I think that's a really big thing – and especially people entering the field are really nervous to say they're wrong or admit they don't know the answer. The sooner you become okay with saying that, the sooner you can learn more. That's always an opportunity to learn something else.
Q: If you have one piece of advice you want to leave everybody with, what would that advice be?
Claire: I think I've had a theme this whole night, so I'll just repeat that theme, which is: Find your passion, think about what you're interested in – and it's not just data science, it's something else. We all have interests and passions and things that really excite us, and there's always a way to apply data science to it. That's really cool, there's a lot of data out there.
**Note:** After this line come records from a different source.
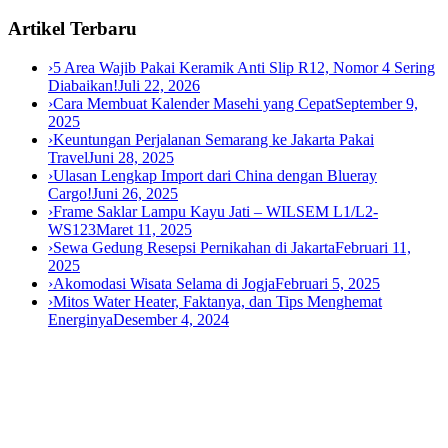
Artikel Terbaru
›
5 Area Wajib Pakai Keramik Anti Slip R12, Nomor 4 Sering
Diabaikan!
Juli 22, 2026
›
Cara Membuat Kalender Masehi yang Cepat
September 9,
2025
›
Keuntungan Perjalanan Semarang ke Jakarta Pakai
Travel
Juni 28, 2025
›
Ulasan Lengkap Import dari China dengan Blueray
Cargo!
Juni 26, 2025
›
Frame Saklar Lampu Kayu Jati – WILSEM L1/L2-
WS123
Maret 11, 2025
›
Sewa Gedung Resepsi Pernikahan di Jakarta
Februari 11,
2025
›
Akomodasi Wisata Selama di Jogja
Februari 5, 2025
›
Mitos Water Heater, Faktanya, dan Tips Menghemat
Energinya
Desember 4, 2024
Think to yourself, 'Ok, here's this thing I really like doing on the side, how can I apply data science to this?' I think that's a really good path forward.
Trey: Learning the business, learning the products. Why are people using your product? What are they trying to accomplish with it? Keep asking that, and does the data reflect the actual reason?
Joel: I'm a big skeptic of the long-term demand for data scientists who aren't really solid coders, so become a really solid coder.
Erin: I would say, do things before you feel like you're ready to do them. As an example, applying and doing an interview at a job is a great way to learn how interviews work. I would recommend, for example, applying to your C and B list jobs before your A list jobs, and get some experience doing that. If in your mind, you're telling yourself, "I'm not ready to do this thing." Whatever that is, just do it and you'll learn from the experience and then don't take it personally – it's not about you, you're still a good person.